Richard had once watched a cat with her kittens and he had a vivid sense of the kinship of method—so had kittens always been brought into the world and tended; so they would always be—likewise babies.

It was not something that could be read in a book or taught in a school.... Eleanor grew very beautiful these days. The little upward twist left her mouth; and if it grew almost too knowing in its sense of the boundless and accumulated wisdom of ages as regards babies—that, Richard decided, was Annabel’s fault.... Really, to know how to manage a little handful like Annabel might make any one proud.

For one thing, Annabel knew exactly what she wanted.... And she usually got it. She was often disciplined on the way to it, and thwarted—but in the end she got what she wanted.

As Richard More watched Annabel’s progress through life, he thought more than once of the regal gesture with which Annabel’s mother had thrown back the Chinese coat and cast it aside for Annabel’s sake....

And now he saw Annabel! Life was often very puzzling. But Richard More had not time to spend working it out. He was too prosperous to puzzle. Whatever he put his hand to seemed to flourish. Men came to have faith in his ventures, and to watch for his investments as pointers to success. His business increased and his family increased.... William Archer came in due season, and then Claude, and then Martin, and Christine, and that was the end.

The children grew up healthy and normal, except Claude. There seemed some obscure trouble with the boy, and before he was six years old it had declared itself. Within a year, in spite of expensive doctors and care, he died. That had been their first and their only real sorrow.

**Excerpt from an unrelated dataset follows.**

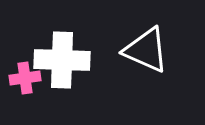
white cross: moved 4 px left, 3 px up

It was when they came back to the house from the funeral that he told Eleanor of his second attempt to get the coat for her.... They were alone in the house. The children had been sent away during the child’s illness and had not come back.

He fancied Eleanor drooped a little as they came into the house; and his mind went out for something to comfort her.... It encountered the Chinese coat.

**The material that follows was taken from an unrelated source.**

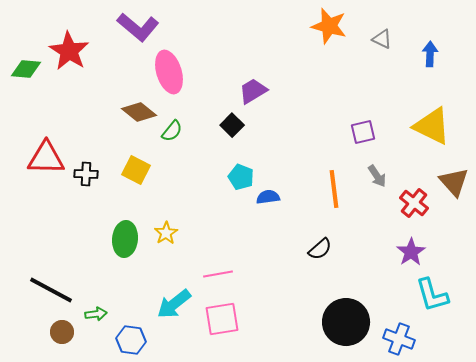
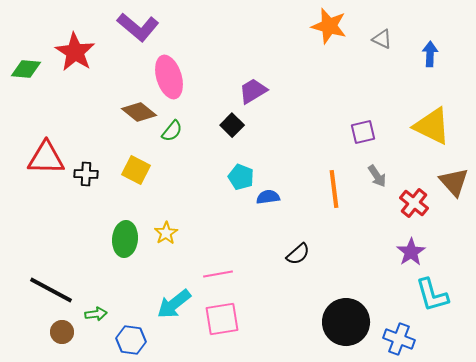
red star: moved 6 px right, 1 px down
pink ellipse: moved 5 px down
black semicircle: moved 22 px left, 5 px down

So, as they sat together in the house that seemed so curiously desolate and different from their usual life together, he told her of the morning he went back to Stewart’s and of his disappointment, and of how he had never quite given up hope that some day Stewart would send for him and tell him to come and get the coat.

She listened with wide, set eyes—almost like a child to a fairy-tale.

“That was very dear of you, Richard!” she said. And she smiled to him, almost as she smiled to the children, and he felt the quick tears in his eyes.

And then suddenly she had thrown herself in his arms.

“Oh, Dick, I am so lonely!” she cried.

And that was the way she came back to him.

After that, although she still guided the children and her hand was on the helm in all decisions, it was to Richard she turned for assurance.

She had come apparently to uncharted waters, and she did not try to make soundings.

And Richard More was as puzzled by her reliance on him as he had been by her wisdom with babies and with life.